Prostituta alguma quer seus sentimentos de tristeza, Poliana. Querem condições dignas de trabalho e o fim da estigmatização da profissão. Querem educação para seus filhos e opções de trabalho que podem pagar mais que um salário mínimo e que não envolvem a venda de sexo. Querem arranjar um homem rico para casar. Querem clientes finos, que as tratam bem. Querem o fim dos subornos policiais e da crescente criminalização da profissão por vias do Cavalo de Troia que é o movimento anti-tráfico.

Querem muitas coisas, as putas.

Agora, nunca ouvi uma prostituta sequer dizer, "Sabe que me falta na vida? O sentimento sincero das patricinhas."

E antes de você se revoltar, sim, você é "Patricinha" para elas e eu "Mauricinho". Não adianta fugir do rótulo.

É bom saber exatamente quanto vale seu sentimento nesse mundo.
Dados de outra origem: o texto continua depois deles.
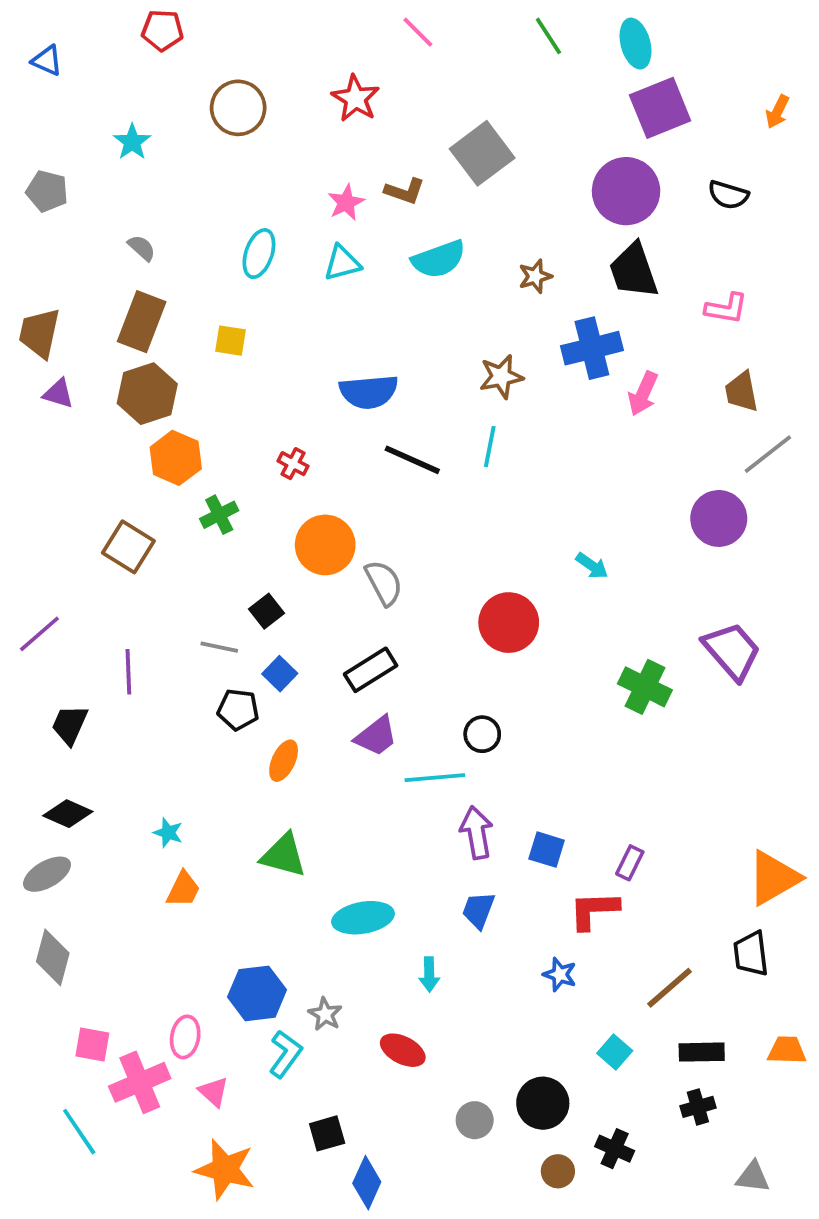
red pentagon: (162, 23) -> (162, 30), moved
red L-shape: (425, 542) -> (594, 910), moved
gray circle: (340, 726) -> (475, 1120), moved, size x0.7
Se você tem interesse em ajudar as prostitutas, posso te dar um monte de sugestões. Mas se a única coisa que você vai fazer é sentir triste e afirmar que você já sabe tudo ao respeito das condições de trabalho delas... Bom, eu diria que este sentimento tem muito mais a ver com você e suas necessidades emocionais do que com a situação dessas trabalhadoras.